About 60 political parties and groups, including the political wing of the Brotherhood, have set a deadline of Sunday for the military council to meet their demands. These include approving a law that would effectively prevent many of those who supported Mubarak while he was in power from running for office.
Without it, the parties said they would not take part in the elections: “We will boycott if they have not responded positively to our demands by Sunday,” Sayyid al-Badawi, the head of the Wafd party, told Reuters.
The Muslim Brotherhood’s Freedom and Justice Party is now the largest and best organised party in Egypt, since Mubarak’s National Democratic Party was dissolved by court order.
The military council said on Tuesday that parliamentary elections would start in stages from Nov 28, and invited candidates to start registering for the poll from Oct 12.

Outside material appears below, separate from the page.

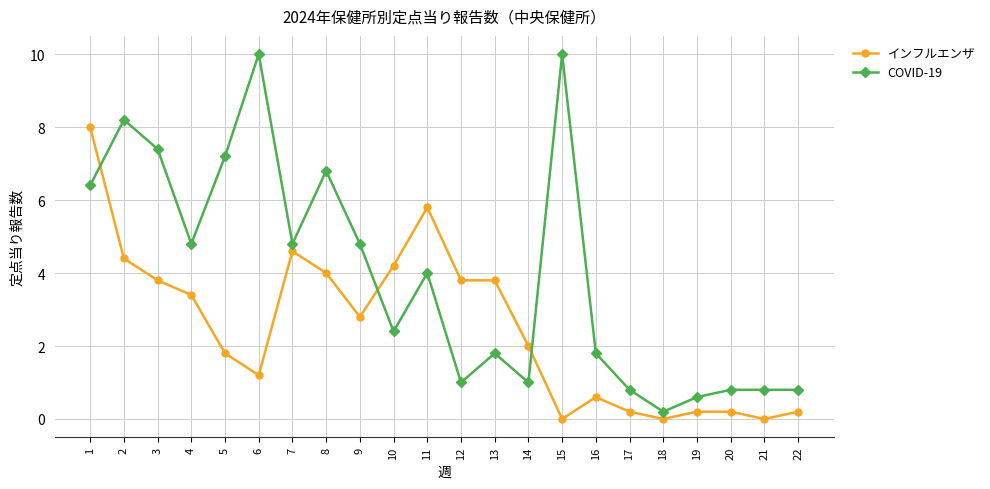

Reading left to right, list all the values displayed in this chart.

インフルエンザ: 1=8.0	2=4.4	3=3.8	4=3.4	5=1.8	6=1.2	7=4.6	8=4.0	9=2.8	10=4.2	11=5.8	12=3.8	13=3.8	14=2.0	15=0.0	16=0.6	17=0.2	18=0.0	19=0.2	20=0.2	21=0.0	22=0.2
COVID-19: 1=6.4	2=8.2	3=7.4	4=4.8	5=7.2	6=10.0	7=4.8	8=6.8	9=4.8	10=2.4	11=4.0	12=1.0	13=1.8	14=1.0	15=10.0	16=1.8	17=0.8	18=0.2	19=0.6	20=0.8	21=0.8	22=0.8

Under rules approved by the council, which took over after Mubarak’s overthrow, party lists may compete for two thirds of seats in parliament, to be allocated regionally by proportional representation, while the rest are constituency seats reserved for unaffiliated individual candidates.
Badawi said all the parties had agreed to the demands in the statement to allow parties to field candidates on both regional party lists and for individual constituency seats.
Egypt’s military rulers said last week that the emergency law would remain in place until June next year, in keeping with a timeline set by Mubarak while he was trying to hold on to power in the face of mass demonstrations.
However, US Secretary of State Hillary Clinton called for a faster end to the law, which was reactivated two days after a Sept 9 attack by protesters on the Israeli embassy in Cairo.
“We hope to see the law lifted sooner than that because we think that is an important step on the way to the rule of law and to the kind of system of checks and balances that are important in protecting the rights of the Egyptian people,” she said in Washington on Wednesday.
“We want to see this as soon as possible,” she told a news conference with Egyptian Foreign Minister Mohamed Kamel Amr.
Egyptian parties want the military council to activate a “Treason Law” issued in the 1950s to fight political corruption and abuse of office. In August, the government revived an amended version of the law, state news agency MENA reported. It was sent to the military council but has yet to be approved.